The IAU on Aug. 24 was a move that was made as far back as 2006 when Pluto was demoted from a planet to a dwarf planet following the reclassification of solar systems. The International Astronomical Union (IAU) downgraded Pluto's status to that of a dwarf planet, as it did not fit three criteria that the IAU uses to determine the size of full-sized planets. Two years later, the IAU decided on the name Pluto-like dwarf planets--plutoids--grouping Pluto with Eris.

On Aug. 24, 2006, the IAU voted for stricter definitions of the planet, which eventually demoted Pluto from being the ninth planet from the Sun to being a dwarf planet - an action that has been controversial, scientifically as well as culturally. The original proposal, developed by a team of seven astronomers, historians, and authors, attempted to keep Pluto a planet but was widely criticized for diluting the term's meaning. As early as 2006, several astronomers and researchers argued for and criticized demotion. The experts of the International Astronomical Union had a reason to demote Pluto, and that was to make the definition far more fitting so that any outer rock in our Solar System that is in orbit around the Sun will not be considered to be a planet.

Pluto, considered the smallest planet, was already a planet by the original definition. However, the IAU subsequently stated that Pluto was demoted because it was a part of a sea of other objects occupying the same area of space. The IAU reclassified it as a dwarf planet while also calling it a trans-Neptunian object,[citation needed] provoking outrage among schoolchildren, small planet enthusiasts, and the Internet at large. Because Pluto is not gravitationally dominant, Pluto is considered to be a dwarf planet. However, only 5 percent of world astronomers voted for this reclassification, which caused controversies within the astronomy community. If Pluto had been discovered ten years later, at a time when Edgeworth was contemplating the existence of the Kuiper belt, Pluto may have never been given the planet's status.

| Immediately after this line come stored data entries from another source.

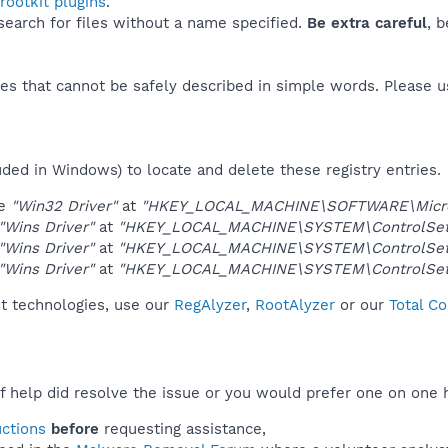
ootkit plugins
.
 search for files without a name specified.
Be extra careful
, 
es that cannot be safely described in simple words. Please 
uded in Windows) to locate and delete these registry entries.
ue
"Win32 Driver"
at
"HKEY_LOCAL_MACHINE\SOFTWARE\Microso
"Wins Driver"
at
"HKEY_LOCAL_MACHINE\SYSTEM\ControlSet0
"Wins Driver"
at
"HKEY_LOCAL_MACHINE\SYSTEM\ControlSet0
"Wins Driver"
at
"HKEY_LOCAL_MACHINE\SYSTEM\ControlSet0
it technologies, use our
RegAlyzer
,
RootAlyzer
or our
Total C
f help did resolve the issue or you would prefer one on one 
uctions
before
requesting assistance,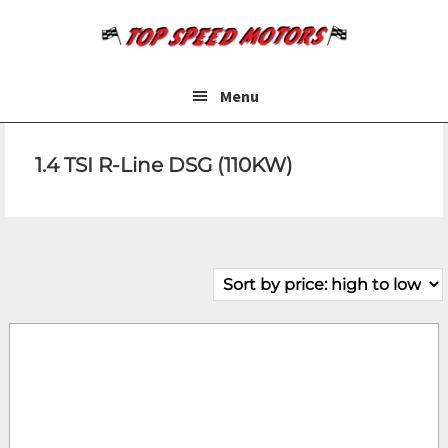
Skip
Skip
to
to
main
footer
content
Menu
1.4 TSI R-Line DSG (110KW)
Make
Model
Price
Fuel Type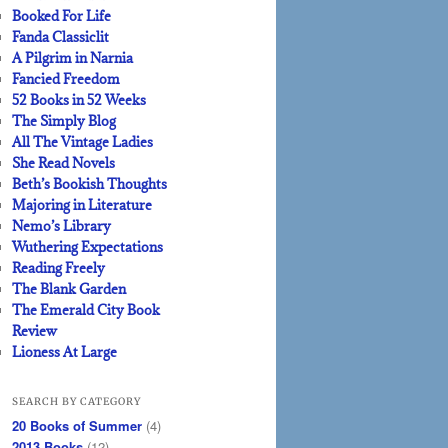
Booked For Life
Fanda Classiclit
A Pilgrim in Narnia
Fancied Freedom
52 Books in 52 Weeks
The Simply Blog
All The Vintage Ladies
She Read Novels
Beth’s Bookish Thoughts
Majoring in Literature
Nemo’s Library
Wuthering Expectations
Reading Freely
The Blank Garden
The Emerald City Book
Review
Lioness At Large
SEARCH BY CATEGORY
20 Books of Summer
(4)
2013 Books
(12)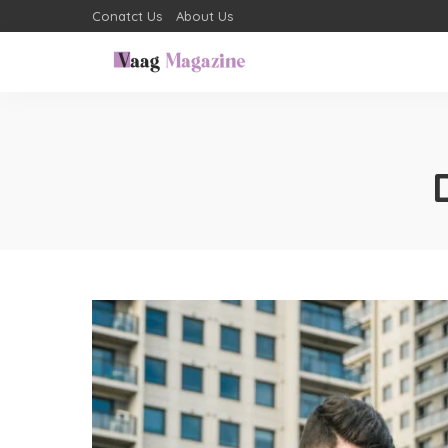
Conatct Us
About Us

Pluto has been discovered to be such a rich source of information that it seems improbable that the IAU would have removed it from the status of a planet following a flyby by NASA's New Horizons probe. Things went downhill for Pluto in 2006, when the IAU redefined what it means to be a planet, declaring that a planet has to be a celestial body orbiting the Sun, round or almost circular, and clear the neighborhood around its orbit. In 2014, following a debate between scientists sponsored by Harvard-Smithsonian Center for Astrophysics, most non-expert viewers voted in favor of the more straightforward planet definition--basically, it has to be spherical and orbits around a star or remnants of one--that included Pluto, according to a story on the center's website. According to the IAU, it was the C that caused Pluto's failure as a planet.